Methods and Results: We examined the effects of podocan genotype on femoral arterial injury in C57/BL6 wild type (WT) mice (n=10) and syngeneic C57/BL6 mice either hetero- (n=15) (HET) or homozygous (n=15) (KO) for the podocan knockout genotype. KO mice showed significantly increased neointima formation at 4 weeks after arterial injury compared to WT mice (11.6±1.8 vs. 4.4±1.3 x10–3mm2, P<0.01). Media area and overall arterial size were not different between the two groups (14.5±0.8 vs. 14.8±2.0 x10 –3mm2, P=NS, and 50.5± 5.0 vs. 53.6±14.0 x10 –3mm2, P=NS, respectively). Consistently, neointima to media ratio was strongly increased in KO mice (0.82±0.12 vs. 0.33±0.10, P<0.01). Neointima cell density did not show a significant difference between KO and WT mice reflecting increased synthesis of extracellular matrix material by proliferating cells. When comparing HET mice to WT mice, a similar trend of data was observed, however, it did not reach statistical significance.

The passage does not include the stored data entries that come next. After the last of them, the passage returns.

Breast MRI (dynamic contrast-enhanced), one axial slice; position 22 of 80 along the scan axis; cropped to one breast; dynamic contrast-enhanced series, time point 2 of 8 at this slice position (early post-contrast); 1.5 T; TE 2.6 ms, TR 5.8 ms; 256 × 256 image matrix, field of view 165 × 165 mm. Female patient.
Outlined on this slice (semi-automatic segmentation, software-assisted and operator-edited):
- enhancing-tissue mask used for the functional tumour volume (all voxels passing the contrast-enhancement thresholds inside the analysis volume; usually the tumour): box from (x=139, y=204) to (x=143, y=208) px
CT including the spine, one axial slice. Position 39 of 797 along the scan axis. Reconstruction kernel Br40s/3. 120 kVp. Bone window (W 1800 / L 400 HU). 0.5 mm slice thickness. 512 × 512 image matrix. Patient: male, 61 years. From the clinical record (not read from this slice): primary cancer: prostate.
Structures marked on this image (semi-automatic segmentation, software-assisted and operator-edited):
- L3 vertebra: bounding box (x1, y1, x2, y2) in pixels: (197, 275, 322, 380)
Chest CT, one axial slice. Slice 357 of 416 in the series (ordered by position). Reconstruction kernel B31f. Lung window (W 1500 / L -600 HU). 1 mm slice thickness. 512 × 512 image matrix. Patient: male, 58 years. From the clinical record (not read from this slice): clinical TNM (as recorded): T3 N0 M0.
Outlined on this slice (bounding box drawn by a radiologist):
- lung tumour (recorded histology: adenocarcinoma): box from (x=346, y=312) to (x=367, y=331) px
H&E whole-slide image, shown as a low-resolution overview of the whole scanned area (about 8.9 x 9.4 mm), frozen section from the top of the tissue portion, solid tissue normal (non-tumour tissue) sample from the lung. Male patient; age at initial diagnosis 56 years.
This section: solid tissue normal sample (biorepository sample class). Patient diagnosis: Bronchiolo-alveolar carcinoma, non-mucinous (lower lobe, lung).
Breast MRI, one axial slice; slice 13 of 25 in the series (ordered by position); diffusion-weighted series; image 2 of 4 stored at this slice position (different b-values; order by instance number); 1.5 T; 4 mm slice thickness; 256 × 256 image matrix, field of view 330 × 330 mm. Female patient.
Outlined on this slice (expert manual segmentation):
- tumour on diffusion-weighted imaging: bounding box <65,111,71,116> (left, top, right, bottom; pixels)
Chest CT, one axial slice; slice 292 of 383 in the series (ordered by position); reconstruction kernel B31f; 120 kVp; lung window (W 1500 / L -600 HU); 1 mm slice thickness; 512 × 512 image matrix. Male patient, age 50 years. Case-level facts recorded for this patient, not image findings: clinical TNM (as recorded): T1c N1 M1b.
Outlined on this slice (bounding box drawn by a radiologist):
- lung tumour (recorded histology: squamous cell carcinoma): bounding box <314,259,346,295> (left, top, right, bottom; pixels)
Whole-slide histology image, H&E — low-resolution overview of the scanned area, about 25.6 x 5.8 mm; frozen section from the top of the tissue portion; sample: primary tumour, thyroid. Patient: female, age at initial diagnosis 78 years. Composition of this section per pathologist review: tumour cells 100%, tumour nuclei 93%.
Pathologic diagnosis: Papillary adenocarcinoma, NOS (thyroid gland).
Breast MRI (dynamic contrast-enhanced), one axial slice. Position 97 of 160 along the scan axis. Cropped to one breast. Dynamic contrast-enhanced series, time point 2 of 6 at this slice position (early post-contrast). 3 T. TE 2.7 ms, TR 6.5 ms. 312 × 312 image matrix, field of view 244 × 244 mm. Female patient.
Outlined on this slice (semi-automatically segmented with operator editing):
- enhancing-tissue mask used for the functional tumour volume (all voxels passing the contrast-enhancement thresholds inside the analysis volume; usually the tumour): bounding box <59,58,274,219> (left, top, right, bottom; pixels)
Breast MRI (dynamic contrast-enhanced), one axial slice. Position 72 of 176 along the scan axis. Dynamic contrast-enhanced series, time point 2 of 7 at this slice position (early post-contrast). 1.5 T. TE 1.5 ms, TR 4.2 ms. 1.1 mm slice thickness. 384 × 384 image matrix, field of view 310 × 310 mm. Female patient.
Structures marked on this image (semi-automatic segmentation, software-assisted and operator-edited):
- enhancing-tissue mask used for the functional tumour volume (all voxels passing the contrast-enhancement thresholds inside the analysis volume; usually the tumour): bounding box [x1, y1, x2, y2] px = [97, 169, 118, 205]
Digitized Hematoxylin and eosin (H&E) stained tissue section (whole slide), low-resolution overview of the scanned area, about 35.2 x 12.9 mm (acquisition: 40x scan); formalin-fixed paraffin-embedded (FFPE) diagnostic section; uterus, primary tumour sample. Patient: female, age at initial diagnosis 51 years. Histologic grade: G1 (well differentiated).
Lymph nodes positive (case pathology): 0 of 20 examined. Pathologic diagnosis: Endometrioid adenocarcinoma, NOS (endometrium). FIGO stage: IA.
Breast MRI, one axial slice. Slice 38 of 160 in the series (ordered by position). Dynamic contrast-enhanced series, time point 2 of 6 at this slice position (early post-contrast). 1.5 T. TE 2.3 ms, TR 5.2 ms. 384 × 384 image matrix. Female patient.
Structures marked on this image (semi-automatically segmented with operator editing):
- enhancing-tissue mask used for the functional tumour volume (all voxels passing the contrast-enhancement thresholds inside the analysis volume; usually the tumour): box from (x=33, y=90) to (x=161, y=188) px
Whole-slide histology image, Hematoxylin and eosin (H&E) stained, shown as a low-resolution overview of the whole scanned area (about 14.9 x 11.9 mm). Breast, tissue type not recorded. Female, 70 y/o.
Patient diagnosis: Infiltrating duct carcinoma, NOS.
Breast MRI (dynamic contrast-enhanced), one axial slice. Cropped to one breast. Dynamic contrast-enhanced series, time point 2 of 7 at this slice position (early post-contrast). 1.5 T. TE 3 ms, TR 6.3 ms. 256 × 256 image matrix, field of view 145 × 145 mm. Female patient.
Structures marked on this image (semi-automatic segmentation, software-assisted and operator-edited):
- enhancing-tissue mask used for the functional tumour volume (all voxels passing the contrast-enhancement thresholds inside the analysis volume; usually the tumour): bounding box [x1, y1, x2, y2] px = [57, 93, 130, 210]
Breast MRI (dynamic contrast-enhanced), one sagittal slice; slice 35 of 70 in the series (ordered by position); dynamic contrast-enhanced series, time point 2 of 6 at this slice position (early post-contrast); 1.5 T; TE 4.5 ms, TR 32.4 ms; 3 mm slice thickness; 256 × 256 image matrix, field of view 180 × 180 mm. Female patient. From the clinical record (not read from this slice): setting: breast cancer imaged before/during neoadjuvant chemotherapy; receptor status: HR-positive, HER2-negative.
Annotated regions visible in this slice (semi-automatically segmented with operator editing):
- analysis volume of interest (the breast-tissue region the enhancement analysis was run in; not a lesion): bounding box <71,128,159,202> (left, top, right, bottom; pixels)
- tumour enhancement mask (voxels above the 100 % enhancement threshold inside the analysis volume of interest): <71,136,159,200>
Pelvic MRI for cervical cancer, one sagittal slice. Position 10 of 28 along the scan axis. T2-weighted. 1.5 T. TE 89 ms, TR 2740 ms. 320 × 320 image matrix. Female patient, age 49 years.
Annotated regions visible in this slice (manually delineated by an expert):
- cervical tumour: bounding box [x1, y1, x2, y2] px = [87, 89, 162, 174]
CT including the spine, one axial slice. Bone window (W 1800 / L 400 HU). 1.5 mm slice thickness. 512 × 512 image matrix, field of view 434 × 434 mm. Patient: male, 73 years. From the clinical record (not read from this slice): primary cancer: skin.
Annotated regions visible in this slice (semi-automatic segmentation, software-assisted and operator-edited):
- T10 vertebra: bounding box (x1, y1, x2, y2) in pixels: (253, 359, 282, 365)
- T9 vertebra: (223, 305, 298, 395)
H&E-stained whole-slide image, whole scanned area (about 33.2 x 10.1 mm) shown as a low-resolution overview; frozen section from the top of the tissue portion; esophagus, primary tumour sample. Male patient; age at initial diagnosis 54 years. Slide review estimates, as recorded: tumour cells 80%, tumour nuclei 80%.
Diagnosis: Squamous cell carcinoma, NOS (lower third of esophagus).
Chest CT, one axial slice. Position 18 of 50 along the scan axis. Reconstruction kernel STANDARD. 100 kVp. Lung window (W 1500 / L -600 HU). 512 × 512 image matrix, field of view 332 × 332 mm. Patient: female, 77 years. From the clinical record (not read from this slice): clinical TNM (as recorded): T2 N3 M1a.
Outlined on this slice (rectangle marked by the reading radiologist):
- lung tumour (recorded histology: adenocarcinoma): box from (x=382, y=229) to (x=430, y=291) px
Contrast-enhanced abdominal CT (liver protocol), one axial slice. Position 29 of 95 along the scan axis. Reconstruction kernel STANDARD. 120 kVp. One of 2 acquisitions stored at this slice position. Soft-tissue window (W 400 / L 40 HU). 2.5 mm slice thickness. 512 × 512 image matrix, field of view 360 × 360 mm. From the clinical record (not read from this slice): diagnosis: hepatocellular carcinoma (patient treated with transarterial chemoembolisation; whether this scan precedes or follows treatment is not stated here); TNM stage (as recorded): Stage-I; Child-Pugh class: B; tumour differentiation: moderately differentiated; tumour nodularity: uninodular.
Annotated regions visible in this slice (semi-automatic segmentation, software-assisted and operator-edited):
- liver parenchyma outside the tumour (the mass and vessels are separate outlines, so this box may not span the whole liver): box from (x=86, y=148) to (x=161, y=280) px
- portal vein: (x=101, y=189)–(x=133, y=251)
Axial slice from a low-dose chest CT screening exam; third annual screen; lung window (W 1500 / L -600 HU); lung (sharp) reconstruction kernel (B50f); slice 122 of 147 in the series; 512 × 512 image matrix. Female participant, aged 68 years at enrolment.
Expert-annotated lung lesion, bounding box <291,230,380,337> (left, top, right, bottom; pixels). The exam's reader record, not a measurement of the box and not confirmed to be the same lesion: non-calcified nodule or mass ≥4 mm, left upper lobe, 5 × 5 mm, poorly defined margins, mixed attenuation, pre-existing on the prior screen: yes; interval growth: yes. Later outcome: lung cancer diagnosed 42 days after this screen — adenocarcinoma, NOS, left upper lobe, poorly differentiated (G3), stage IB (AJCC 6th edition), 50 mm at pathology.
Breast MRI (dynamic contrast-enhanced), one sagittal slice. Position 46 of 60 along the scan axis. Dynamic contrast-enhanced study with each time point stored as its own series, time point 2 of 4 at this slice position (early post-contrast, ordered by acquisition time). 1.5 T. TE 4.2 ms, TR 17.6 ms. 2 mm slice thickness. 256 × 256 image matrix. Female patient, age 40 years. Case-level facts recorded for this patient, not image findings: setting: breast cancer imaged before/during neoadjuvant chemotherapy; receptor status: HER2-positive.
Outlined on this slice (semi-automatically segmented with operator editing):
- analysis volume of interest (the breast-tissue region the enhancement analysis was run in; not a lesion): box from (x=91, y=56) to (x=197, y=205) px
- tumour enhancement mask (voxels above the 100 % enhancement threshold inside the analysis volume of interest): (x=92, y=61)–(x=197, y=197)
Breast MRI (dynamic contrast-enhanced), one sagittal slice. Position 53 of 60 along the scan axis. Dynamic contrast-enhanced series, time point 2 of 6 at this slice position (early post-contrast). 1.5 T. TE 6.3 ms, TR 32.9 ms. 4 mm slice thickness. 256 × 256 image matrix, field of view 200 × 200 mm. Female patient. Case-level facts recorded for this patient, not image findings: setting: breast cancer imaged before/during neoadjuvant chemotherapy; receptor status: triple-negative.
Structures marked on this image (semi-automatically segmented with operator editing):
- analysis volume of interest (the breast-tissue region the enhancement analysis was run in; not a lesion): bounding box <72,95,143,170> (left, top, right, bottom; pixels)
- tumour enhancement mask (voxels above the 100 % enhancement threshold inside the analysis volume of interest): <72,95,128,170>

Conclusions: This study represents the first in vivo evidence that podocan as a novel member of the SLRP family is implicated in the regulation of the arterial response to injury process. Mice homozygous for the podocan knockout genotype with complete deficiency in the podocan gene showed a strong and selective increase in neointima formation with no significant effect on the outer arterial wall architecture. This observation points to a specific growth inhibitory/controlling effect of podocan on highly activated intimal smooth muscle cells. However, further studies are necessary to determine the mechanism of podocan-mediated regulation of neointimal growth and to discriminate between local and systemic effects of the podocan knockout genotype.